Am I the only person who hears the first few bars of the "On, Wisconsin!" fight song in the main theme of THE BATTLE OF THE BULGE? [-ecl]

Mark responds:

No. [-mrl]

This Week's Reading (book comments by Evelyn C. Leeper):

Last week I omitted the name of the author of ASTOUNDING: JOHN W. CAMPBELL, ISAAC ASIMOV, L. RON HUBBARD, AND THE GOLDEN AGE OF SCIENCE FICTION; it was written by Alec Nevala-Lee.

THE LADY FROM THE BLACK LAGOON: HOLLYWOOD MONSTERS AND THE LOST LEGACY OF MILICENT PATRICK by Mallory O'Meara (ISBN 978-1-4328-6679-2 [Large Print edition]) is supposedly about Milicent Parick, the designer of the suit and make-up for the Creature from the Black Lagoon. In fact, the book has four threads running through it: Milicent Parick, O'Meara's search for information about Milicent Patrick, O'Meara's experiences in Hollywood as a producer (two films), and O'Meara's campaign to improve the position of women in Hollywood, both in terms of opportunities and in terms of treatment. The last is commendable, the third of interest only in illuminating the last, the second of interest as an adjunct to the first, and the first--what most people read the book for--almost gets lost in the mix. Patrick seems to have worked as a model and an actress, both before and after her short stint in the Universal make-up department. (There are several different accounts of why she left.

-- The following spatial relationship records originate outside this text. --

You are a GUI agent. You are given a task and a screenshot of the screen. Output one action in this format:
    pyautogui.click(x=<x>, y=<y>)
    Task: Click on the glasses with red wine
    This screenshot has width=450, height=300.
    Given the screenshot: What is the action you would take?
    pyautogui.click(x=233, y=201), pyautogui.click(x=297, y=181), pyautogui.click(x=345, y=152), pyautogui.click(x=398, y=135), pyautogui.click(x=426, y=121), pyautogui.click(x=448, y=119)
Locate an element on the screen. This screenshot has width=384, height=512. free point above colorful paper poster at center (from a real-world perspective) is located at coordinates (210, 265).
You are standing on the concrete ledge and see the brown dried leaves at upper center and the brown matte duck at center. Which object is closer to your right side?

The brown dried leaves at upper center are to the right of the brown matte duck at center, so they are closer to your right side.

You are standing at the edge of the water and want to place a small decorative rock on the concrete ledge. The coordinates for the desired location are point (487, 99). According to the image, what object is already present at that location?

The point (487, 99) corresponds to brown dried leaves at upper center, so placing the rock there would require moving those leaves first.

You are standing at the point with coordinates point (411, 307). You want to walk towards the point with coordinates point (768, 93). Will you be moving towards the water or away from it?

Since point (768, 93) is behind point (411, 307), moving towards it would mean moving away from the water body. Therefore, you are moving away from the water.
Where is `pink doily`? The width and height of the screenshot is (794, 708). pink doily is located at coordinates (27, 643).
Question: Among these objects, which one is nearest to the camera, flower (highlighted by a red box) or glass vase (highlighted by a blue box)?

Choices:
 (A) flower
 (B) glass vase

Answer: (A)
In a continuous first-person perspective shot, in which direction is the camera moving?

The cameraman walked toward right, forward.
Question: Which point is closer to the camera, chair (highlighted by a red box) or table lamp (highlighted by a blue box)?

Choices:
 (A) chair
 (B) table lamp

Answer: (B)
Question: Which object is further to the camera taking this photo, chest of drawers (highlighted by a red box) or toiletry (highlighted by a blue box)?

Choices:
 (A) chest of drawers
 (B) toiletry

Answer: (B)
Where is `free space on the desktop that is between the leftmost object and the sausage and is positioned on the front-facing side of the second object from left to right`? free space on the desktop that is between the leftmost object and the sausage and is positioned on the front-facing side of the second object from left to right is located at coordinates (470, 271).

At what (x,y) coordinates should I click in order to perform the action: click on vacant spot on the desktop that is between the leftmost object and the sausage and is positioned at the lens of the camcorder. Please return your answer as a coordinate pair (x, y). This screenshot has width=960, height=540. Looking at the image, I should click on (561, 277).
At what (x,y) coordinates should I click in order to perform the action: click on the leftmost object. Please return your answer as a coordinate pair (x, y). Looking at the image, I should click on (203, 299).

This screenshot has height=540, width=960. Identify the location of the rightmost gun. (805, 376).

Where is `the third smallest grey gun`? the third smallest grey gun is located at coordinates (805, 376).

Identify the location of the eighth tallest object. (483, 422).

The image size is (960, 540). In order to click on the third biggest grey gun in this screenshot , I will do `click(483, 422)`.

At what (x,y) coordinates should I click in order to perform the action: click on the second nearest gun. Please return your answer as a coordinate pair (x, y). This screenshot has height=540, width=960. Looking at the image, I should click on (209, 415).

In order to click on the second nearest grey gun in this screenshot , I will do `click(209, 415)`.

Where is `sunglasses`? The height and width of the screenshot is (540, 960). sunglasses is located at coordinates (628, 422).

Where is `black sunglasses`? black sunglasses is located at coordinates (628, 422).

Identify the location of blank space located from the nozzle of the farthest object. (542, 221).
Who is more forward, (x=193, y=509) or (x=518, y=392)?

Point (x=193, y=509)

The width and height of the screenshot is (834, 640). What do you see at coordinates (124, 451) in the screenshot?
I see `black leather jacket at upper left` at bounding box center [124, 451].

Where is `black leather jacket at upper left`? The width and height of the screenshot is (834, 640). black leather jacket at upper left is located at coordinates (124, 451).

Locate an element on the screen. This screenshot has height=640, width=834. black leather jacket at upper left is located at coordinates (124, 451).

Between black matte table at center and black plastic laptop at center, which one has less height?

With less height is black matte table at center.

O'Meara claims it was due to Bud Westmore's anger at O'Meara getting credit for the Creature and a place on the publicity tour; Westmore insisted that he be given sole credit for all work done in his department.)

Of the thirteen chapters, only two are about Patrick's monster design work on the four Universal films she worked on (IT CAME FROM OUTER SPACE, ABBOTT AND COSTELLO MEET DR. JEKYLL AND MR. HYDE, THE CREATURE FROM THE BLACK LAGOON, and THIS ISLAND EARTH.) My recommendation? Borrow this from the library and skim for the parts actually about Patrick. [-ecl]

                                          Mark Leeper

Quote of the Week:

          Every dog must have his day.